- To support an offshore wind industry just beginning to gain footing in the U.S., Massachusetts Sen. Edward J. Markey (D) will introduce legislation to extend the 30% federal investment tax credit (ITC) for offshore facilities through 2025 instead of allowing it to phase out in the early 2020s.
- The 30% ITC has already proven critical for utility-scale solar's competitiveness against increasingly cheap natural gas and its extension to the early 2020s at the end of last year is forecasted to drive significant new capacity. It is also a key incentive for offshore wind, but the looming phase-out of credits limits its impact since many offshore wind facilities are still in the early planning phases.
- U.S. offshore wind is just beginning to build and there are few projects far enough along to be ready to use the ITC in its current five-year window, the American Wind Energy Association’s Nancy Sopko told Utility Dive. “Real development in offshore wind will likely take off in the early 2020s.”
While the U.S. offshore wind industry has struggled to get steel in the water, the sector is booming elsewhere.

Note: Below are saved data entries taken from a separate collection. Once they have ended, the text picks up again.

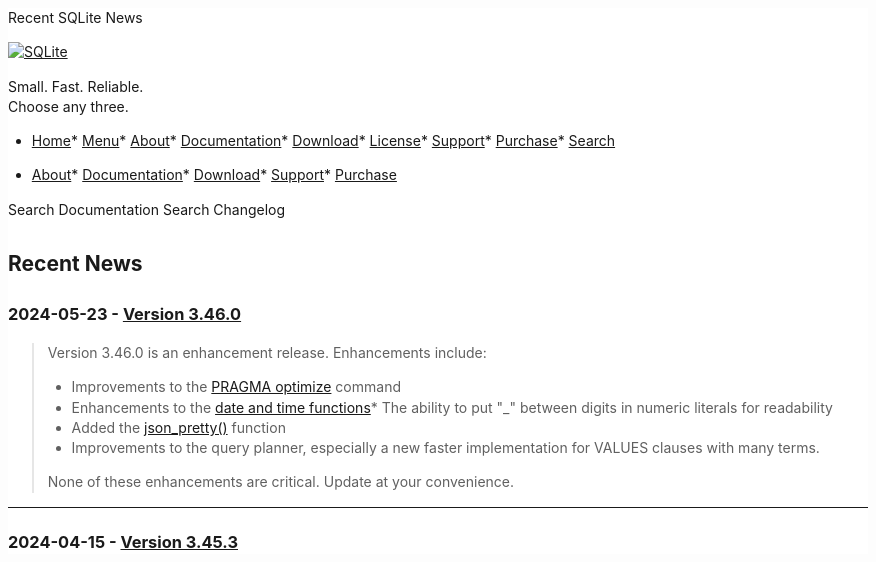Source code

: 




Recent SQLite News




[![SQLite](images/sqlite370_banner.gif)](index.html)


Small. Fast. Reliable.  
Choose any three.


* [Home](index.html)* [Menu](javascript:void(0))* [About](about.html)* [Documentation](docs.html)* [Download](download.html)* [License](copyright.html)* [Support](support.html)* [Purchase](prosupport.html)* [Search](javascript:void(0))




* [About](about.html)* [Documentation](docs.html)* [Download](download.html)* [Support](support.html)* [Purchase](prosupport.html)






Search Documentation
Search Changelog







## Recent News


### 2024\-05\-23 \- [Version 3\.46\.0](releaselog/3_46_0.html)


> Version 3\.46\.0 is an enhancement release. Enhancements include:
> * Improvements to the [PRAGMA optimize](pragma.html#pragma_optimize) command
> * Enhancements to the [date and time functions](lang_datefunc.html)* The ability to put "\_" between digits in numeric literals for readability
> * Added the [json\_pretty()](json1.html#jpretty) function
> * Improvements to the query planner, especially a new faster implementation
>  for VALUES clauses with many terms.
> 
> 
> 
> None of these enhancements are critical. Update at your convenience.



---

### 2024\-04\-15 \- [Version 3\.45\.3](releaselog/3_45_3.html)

Global offshore wind set an installation record in 2015, upping its 1,069 MW performance in 2014 to at least 3,996 MW. Cumulative global capacity is now over 11,800 MW and it is on track to reach as much as 47,000 MW by 2020, according to the U.S. Department of Energy. Although the majority of this capacity is being built in Europe, the industry is becoming more geographically diverse, with projects now also under construction in Asia.
Deepwater Wind's 30 MW, five-turbine Block Island Wind Farm off Rhode Island's coast will be the first operating U.S. offshore wind project. Its 20-year PPA calls for all output to go to National Grid at $0.244/kWh. It is expected to be online by the end of this year.
The Block Island facility does not necessarily clear significant barriers for more U.S. offshore wind, but verifies the U.S. has the necessary fundamentals, Utility Dive reported this week. Further growth will require more policy certainty like an ITC extension.
That appears to be the goal behind Markey's legislation, which he said he would introduce "soon" at an energy conference last week, according to reporting from Bloomberg.
“We have an opportunity to provide a long-term extension of this tax policy because the budget experts in Washington don’t know what we in this room know,” Markey said at the conference. “Offshore wind is poised to take off in the United States."